# [What you need to do]
Lift out all lines below that contain "rounded".

** Extracted data follows **

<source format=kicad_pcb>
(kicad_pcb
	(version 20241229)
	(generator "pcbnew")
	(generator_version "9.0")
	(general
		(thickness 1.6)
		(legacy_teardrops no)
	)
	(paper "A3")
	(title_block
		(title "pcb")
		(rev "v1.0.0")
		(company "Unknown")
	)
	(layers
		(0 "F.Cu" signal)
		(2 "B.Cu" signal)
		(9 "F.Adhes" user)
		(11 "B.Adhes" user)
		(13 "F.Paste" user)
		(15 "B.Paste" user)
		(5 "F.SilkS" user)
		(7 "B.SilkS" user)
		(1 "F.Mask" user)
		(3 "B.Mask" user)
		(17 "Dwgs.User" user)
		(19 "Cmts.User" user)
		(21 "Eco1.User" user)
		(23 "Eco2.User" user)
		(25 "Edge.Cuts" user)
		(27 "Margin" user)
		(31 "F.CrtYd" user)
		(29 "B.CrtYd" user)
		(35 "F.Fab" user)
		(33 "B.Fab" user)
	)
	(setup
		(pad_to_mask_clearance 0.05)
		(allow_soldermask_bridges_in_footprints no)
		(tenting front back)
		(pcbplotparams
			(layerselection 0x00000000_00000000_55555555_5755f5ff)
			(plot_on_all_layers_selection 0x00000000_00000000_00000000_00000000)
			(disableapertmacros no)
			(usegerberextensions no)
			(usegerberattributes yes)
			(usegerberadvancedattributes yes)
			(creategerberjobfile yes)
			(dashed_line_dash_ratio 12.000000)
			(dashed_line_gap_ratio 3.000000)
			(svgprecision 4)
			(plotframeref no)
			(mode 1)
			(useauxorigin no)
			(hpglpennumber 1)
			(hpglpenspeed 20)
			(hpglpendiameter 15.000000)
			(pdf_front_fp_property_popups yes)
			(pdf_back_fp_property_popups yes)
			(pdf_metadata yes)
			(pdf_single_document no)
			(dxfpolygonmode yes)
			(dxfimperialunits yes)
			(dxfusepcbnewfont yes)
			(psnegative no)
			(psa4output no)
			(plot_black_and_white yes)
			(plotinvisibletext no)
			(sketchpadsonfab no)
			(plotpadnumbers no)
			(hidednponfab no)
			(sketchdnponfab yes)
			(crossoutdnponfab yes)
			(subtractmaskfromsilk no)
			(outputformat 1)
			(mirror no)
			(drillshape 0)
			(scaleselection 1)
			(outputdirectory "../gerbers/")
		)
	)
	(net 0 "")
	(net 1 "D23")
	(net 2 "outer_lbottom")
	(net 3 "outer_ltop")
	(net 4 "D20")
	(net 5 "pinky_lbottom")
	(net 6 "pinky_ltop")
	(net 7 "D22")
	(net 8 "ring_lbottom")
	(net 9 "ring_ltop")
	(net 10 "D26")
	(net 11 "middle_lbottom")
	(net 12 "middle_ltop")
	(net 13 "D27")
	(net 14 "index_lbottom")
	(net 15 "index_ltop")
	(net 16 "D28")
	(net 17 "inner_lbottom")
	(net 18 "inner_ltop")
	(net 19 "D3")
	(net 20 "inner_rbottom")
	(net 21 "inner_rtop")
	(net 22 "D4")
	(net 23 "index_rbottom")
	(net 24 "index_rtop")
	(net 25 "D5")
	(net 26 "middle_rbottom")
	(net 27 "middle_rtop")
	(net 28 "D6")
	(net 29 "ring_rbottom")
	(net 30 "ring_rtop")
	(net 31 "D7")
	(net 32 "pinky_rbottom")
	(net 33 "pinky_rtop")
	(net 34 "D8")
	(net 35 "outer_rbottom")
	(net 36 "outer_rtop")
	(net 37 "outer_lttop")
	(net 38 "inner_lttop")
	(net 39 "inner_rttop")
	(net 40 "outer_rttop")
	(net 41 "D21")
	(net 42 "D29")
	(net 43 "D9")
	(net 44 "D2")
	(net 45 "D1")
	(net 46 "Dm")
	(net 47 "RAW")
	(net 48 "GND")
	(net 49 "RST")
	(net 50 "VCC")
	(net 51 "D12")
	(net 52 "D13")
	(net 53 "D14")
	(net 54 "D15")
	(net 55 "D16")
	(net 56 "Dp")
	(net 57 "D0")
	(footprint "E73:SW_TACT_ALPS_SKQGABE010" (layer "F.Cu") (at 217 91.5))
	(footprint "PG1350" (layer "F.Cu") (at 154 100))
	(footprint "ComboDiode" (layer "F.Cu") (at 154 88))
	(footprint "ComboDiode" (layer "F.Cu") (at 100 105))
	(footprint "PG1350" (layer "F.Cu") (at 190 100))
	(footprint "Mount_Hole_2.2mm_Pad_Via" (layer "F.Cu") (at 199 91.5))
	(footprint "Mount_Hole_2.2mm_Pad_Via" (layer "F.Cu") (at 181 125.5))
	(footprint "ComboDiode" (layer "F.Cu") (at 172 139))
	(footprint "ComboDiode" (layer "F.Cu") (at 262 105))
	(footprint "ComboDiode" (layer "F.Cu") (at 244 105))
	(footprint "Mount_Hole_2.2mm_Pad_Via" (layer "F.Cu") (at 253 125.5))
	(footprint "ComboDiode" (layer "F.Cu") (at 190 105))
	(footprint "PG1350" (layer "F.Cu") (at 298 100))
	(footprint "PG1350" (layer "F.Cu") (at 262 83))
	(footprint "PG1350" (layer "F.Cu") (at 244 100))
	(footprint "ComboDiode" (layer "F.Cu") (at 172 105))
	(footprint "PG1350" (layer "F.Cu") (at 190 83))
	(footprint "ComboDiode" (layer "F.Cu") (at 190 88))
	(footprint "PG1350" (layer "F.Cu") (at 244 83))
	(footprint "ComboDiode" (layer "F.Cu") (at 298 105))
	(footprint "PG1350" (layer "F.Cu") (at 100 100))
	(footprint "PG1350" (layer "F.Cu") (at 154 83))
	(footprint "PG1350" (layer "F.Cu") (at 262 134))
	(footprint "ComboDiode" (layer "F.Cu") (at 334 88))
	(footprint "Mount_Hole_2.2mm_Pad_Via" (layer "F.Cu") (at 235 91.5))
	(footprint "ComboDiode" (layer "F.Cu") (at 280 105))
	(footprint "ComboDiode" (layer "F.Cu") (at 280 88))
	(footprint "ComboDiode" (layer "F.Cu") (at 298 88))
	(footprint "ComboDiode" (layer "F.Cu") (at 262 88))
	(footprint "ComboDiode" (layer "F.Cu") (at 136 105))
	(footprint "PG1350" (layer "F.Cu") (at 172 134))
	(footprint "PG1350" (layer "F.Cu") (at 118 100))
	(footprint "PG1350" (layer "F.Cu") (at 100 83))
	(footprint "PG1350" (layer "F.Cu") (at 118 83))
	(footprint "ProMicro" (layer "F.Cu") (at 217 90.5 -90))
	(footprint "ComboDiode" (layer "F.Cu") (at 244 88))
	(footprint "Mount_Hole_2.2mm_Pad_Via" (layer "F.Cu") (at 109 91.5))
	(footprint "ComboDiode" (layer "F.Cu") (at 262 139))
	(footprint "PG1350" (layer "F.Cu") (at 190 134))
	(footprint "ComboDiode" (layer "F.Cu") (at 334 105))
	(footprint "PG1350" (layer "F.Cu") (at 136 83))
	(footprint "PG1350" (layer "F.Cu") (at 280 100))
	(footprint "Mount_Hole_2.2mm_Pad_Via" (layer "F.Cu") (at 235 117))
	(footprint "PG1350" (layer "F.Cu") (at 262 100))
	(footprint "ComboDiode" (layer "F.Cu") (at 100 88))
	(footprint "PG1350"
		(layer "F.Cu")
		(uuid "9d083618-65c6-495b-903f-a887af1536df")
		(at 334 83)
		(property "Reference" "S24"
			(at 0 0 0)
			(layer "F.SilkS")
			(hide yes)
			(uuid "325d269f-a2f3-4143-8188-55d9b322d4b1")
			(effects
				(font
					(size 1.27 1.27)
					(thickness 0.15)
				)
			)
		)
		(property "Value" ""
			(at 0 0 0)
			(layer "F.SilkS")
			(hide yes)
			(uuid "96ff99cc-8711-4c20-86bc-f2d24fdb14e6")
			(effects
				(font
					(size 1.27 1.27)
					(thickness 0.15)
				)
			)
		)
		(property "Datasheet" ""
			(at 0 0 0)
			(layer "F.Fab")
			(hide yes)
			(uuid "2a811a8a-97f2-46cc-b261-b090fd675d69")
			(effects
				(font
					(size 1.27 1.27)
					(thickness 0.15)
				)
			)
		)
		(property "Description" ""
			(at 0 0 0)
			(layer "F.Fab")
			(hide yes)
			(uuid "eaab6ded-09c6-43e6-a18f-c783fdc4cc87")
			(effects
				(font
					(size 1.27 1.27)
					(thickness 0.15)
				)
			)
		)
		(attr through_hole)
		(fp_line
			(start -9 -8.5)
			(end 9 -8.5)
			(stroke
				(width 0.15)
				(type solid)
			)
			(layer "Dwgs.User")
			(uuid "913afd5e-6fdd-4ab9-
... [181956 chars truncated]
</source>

** End of Extracted data **
** Extracted data follows **

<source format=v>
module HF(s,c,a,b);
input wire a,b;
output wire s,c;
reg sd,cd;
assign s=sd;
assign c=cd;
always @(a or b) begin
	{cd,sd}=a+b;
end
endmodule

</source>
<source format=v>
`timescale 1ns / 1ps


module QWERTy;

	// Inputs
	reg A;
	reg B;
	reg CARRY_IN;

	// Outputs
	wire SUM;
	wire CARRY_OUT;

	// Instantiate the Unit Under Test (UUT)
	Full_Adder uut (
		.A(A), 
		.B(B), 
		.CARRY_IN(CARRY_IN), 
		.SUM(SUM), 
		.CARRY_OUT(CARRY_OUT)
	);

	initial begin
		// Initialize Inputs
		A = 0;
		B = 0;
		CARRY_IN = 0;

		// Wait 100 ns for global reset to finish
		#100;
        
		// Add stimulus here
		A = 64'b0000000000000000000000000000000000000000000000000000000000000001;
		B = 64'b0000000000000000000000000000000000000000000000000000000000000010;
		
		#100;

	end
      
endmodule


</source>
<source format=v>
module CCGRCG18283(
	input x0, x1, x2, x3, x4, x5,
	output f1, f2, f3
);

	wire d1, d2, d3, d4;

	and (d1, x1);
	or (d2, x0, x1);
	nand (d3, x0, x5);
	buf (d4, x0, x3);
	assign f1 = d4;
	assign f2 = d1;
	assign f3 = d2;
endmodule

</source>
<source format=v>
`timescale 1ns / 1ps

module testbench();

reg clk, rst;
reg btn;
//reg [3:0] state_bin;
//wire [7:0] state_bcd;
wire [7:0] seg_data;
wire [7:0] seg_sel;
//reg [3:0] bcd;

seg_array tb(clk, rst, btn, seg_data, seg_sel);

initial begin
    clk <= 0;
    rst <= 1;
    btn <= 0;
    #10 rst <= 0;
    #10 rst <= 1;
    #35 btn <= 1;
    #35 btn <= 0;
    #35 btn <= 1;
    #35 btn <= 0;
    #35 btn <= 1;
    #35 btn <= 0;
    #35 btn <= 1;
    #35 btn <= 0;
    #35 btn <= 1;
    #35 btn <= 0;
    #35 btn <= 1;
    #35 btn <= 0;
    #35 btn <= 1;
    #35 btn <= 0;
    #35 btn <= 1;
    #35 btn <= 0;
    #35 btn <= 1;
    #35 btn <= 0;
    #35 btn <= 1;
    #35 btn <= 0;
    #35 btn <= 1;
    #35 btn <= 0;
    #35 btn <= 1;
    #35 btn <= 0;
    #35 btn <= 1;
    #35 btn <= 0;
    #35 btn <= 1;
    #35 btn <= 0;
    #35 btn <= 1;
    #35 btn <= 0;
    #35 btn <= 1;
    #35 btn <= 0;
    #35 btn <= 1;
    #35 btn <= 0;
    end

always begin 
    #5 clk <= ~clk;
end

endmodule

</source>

** End of Extracted data **
** Extracted data follows **

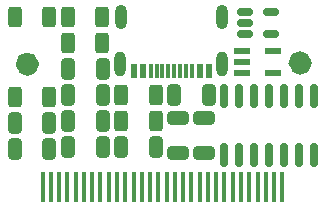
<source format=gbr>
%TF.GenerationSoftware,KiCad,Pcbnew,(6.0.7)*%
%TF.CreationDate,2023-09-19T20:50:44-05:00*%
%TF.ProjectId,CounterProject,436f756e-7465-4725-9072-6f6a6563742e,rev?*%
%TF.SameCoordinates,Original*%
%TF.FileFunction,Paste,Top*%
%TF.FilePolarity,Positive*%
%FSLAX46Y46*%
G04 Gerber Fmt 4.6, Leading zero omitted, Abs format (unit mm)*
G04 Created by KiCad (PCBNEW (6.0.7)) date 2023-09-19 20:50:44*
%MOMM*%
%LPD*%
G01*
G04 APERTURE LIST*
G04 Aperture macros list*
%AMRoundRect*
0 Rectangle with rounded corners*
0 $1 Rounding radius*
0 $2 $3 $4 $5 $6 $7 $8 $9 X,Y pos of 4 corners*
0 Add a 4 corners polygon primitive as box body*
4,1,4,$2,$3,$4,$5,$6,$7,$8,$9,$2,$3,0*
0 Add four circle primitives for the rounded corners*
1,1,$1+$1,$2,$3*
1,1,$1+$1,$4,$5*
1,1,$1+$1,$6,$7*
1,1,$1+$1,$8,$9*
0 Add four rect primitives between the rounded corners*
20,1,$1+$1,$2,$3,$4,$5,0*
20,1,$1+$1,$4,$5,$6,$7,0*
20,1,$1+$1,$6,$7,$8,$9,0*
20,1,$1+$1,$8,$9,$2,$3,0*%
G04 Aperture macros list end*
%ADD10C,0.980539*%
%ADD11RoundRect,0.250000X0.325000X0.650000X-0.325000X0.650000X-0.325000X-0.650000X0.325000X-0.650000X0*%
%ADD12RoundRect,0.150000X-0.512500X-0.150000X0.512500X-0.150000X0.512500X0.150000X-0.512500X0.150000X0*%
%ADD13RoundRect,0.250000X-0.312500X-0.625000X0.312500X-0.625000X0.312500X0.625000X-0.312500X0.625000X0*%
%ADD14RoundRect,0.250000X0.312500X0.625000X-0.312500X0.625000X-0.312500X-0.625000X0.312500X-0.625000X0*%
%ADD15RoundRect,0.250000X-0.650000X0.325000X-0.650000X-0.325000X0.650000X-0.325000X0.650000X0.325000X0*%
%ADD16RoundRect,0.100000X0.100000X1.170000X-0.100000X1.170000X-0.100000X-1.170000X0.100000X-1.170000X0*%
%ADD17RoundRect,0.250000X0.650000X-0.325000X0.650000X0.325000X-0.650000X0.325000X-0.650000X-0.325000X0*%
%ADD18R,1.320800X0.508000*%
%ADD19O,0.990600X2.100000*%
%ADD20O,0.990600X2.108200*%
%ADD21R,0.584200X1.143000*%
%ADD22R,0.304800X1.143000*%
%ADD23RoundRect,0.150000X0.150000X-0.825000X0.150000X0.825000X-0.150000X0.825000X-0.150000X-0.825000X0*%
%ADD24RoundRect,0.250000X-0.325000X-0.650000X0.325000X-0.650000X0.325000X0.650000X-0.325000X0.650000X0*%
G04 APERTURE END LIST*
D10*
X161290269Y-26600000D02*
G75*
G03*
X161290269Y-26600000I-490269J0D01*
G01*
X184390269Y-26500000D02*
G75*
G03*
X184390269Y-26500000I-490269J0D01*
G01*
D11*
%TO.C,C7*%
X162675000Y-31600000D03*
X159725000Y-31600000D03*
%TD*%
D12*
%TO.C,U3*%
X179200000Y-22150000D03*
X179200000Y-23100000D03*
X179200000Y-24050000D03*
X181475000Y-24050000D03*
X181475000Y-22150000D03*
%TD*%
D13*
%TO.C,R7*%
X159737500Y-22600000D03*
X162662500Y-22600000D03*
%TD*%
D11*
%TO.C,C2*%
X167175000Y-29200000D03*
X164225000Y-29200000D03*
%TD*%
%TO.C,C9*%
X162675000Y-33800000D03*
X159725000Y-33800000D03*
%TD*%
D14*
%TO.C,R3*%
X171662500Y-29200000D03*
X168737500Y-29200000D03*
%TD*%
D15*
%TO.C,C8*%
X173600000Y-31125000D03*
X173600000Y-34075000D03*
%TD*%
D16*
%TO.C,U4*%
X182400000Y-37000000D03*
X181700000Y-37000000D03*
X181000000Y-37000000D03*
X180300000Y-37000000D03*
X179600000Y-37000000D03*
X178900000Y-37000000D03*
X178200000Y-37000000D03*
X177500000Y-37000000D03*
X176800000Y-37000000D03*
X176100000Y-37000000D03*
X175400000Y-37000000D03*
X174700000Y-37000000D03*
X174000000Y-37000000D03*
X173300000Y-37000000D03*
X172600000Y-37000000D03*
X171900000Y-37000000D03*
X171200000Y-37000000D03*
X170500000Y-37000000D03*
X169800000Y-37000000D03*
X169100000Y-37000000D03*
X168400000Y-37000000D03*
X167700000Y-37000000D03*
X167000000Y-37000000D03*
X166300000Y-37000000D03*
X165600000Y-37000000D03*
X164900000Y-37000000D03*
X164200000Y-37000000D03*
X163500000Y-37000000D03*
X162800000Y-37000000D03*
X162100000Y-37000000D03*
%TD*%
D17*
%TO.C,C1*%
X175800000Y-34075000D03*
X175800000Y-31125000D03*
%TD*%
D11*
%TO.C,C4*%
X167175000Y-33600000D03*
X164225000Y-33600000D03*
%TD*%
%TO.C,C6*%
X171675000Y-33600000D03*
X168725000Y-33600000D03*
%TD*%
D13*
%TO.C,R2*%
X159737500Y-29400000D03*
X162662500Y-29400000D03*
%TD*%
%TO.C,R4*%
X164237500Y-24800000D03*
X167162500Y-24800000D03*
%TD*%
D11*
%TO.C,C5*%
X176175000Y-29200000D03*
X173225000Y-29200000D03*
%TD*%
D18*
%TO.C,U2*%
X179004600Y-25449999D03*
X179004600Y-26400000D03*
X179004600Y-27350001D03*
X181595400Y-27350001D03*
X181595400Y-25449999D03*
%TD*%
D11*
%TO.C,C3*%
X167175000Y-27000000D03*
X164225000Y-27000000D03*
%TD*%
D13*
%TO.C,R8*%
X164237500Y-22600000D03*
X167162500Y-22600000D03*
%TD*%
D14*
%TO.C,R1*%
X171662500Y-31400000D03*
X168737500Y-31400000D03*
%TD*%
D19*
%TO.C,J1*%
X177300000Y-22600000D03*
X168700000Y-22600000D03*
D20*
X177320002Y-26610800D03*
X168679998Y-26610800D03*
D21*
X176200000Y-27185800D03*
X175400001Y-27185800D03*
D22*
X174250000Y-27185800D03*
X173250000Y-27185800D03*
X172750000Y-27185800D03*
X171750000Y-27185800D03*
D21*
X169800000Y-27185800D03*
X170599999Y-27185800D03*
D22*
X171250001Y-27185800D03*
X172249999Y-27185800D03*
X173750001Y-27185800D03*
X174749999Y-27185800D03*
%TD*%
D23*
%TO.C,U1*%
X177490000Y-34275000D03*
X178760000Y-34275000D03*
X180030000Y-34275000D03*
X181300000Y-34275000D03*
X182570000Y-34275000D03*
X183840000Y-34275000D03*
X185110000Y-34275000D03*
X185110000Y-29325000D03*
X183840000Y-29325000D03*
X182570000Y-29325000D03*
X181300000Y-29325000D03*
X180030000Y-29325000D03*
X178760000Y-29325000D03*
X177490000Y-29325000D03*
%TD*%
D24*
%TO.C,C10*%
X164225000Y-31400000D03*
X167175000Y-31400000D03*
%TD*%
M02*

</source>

** End of Extracted data **

# [Answer to the problem]
0 Rectangle with rounded corners*
0 Add four circle primitives for the rounded corners*
0 Add four rect primitives between the rounded corners*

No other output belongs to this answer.